:: Page-level text extractions ::
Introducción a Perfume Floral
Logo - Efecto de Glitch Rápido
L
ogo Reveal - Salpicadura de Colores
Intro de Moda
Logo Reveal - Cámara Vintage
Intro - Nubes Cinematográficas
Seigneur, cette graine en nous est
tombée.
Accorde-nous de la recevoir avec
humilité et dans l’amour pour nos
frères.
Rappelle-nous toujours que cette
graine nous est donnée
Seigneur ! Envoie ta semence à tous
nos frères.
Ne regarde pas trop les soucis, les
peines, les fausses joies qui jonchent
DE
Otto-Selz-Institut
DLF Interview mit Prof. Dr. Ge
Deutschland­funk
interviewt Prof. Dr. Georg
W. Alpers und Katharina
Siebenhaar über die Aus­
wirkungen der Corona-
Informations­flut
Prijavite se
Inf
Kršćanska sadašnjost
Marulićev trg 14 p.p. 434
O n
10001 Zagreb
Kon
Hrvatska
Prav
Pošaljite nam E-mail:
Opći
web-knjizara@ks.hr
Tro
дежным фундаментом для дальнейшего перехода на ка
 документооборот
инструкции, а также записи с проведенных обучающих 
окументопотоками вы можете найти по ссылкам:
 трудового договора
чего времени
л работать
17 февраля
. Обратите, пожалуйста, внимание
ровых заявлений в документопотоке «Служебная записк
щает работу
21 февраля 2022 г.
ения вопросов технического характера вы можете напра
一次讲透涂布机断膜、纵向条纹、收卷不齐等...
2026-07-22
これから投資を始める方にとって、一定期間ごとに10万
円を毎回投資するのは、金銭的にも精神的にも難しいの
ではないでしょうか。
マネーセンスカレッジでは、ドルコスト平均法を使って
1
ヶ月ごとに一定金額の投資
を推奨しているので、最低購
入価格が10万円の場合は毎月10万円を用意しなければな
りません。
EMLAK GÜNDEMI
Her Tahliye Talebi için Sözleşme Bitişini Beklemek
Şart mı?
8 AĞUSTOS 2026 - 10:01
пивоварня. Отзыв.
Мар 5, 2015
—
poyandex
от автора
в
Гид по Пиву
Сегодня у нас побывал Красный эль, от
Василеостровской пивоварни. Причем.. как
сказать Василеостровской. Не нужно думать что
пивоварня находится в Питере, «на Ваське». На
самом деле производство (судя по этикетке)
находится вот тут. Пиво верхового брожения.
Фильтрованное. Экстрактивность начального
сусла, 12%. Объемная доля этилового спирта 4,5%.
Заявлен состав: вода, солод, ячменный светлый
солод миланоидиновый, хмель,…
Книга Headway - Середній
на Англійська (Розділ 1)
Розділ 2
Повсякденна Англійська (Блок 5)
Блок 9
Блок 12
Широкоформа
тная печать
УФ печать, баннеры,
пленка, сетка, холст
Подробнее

:: TASK INSTRUCTIONS ::
The lines holding the word "солод" are the answer. Pull them out of the records and copy them.

:: SOLUTION BELOW ::
Заявлен состав: вода, солод, ячменный светлый
солод миланоидиновый, хмель,…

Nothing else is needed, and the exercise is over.